下痢や腹痛、嘔吐などをもたらすウイルス性の「感染性胃腸炎」。その原因としてよく知られているのが、ノロウイルス・ロタウイルス・アデノウイルスの3大ウイルスです。なかでもアデノウイルスは、季節に関係なく発症する子どもにとって身近なウイルス。今回は、北浜こどもクリニックの北浜直先生に「アデノウイルス胃腸炎」について伺いました。
感染性胃腸炎の原因3大ウイルス「ノロ・ロタ・アデノ」

感染性胃腸炎の原因としては、アデノウイルスのほかにも、ノロウイルス、ロタウイルスなどがよく知られていますね。それぞれどんな違いがあるのでしょうか?

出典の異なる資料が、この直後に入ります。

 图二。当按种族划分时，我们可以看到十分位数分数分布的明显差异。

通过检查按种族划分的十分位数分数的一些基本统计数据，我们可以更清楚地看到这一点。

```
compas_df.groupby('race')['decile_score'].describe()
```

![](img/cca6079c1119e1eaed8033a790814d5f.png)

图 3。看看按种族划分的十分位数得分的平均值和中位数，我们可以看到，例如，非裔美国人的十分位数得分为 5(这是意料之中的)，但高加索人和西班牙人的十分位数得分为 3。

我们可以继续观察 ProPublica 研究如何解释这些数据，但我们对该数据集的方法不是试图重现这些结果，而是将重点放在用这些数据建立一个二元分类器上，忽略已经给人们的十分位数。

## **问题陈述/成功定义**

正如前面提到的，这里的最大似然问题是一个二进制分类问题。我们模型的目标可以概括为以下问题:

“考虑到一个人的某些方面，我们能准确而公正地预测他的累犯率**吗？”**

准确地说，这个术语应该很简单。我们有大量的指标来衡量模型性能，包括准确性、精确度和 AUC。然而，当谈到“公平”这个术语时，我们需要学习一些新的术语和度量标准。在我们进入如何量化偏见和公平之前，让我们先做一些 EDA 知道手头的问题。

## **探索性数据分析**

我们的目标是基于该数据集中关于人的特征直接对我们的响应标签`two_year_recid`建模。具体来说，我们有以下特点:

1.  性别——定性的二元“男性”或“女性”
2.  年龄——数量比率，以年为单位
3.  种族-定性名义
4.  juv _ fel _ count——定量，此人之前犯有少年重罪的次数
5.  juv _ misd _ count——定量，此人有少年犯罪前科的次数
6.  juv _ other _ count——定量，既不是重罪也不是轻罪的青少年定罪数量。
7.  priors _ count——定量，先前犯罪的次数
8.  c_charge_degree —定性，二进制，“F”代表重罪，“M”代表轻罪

「季節性があるノロウイルス、ロタウイルスと比べて、アデノウイルス胃腸炎は年間を通して発症するのが特徴です。」
アデノウイルス
年間を通して発症。発熱や嘔吐は軽めで、下痢が1〜2週間続く。喉の痛みや目の充血などを伴うことがある。
ノロウイルス
秋〜冬にかけて流行。症状は嘔吐、下痢、腹痛、発熱など。症状が続く期間は2〜3日程度。
ロタウイルス
冬〜春にかけて流行。症状は嘔吐、下痢、腹痛、発熱など。便の色が白っぽくなることがある。症状が続く期間は5〜6日程度。
「いずれも主な感染経路は飛沫感染と接触感染。とくにアデノウイルスは感染力が強いので注意が必要です。感染を防ぐためにできるのは、うがいと手洗いを習慣づけること。そしてマスクの着用も有効です。」
型によって様々な症状を引き起こす「アデノウイルス」
一言で「アデノウイルス」と言っても、さまざまな種類があるため、そのすべてが胃腸炎を引き起こすわけではないそうです。
「アデノウイルスは小さな子どもに感染しやすく、咳や鼻水など一般的に“風邪”とされる症状をはじめ、胃腸炎・結膜炎・膀胱炎など、様々な症状を引き起こします。アデノウイルスには50種類以上の型があり、それぞれ症状が異なるのが特徴です。型の種類が多いため、免疫がつきにくく何度でも感染します。」
このように、アデノウイルスに感染した際の症状はウイルスの型によってさまざま。例えば、夏場にプールで感染することが多い「プール熱(咽頭結膜熱)」も、アデノウイルス(主に3型)によるものです。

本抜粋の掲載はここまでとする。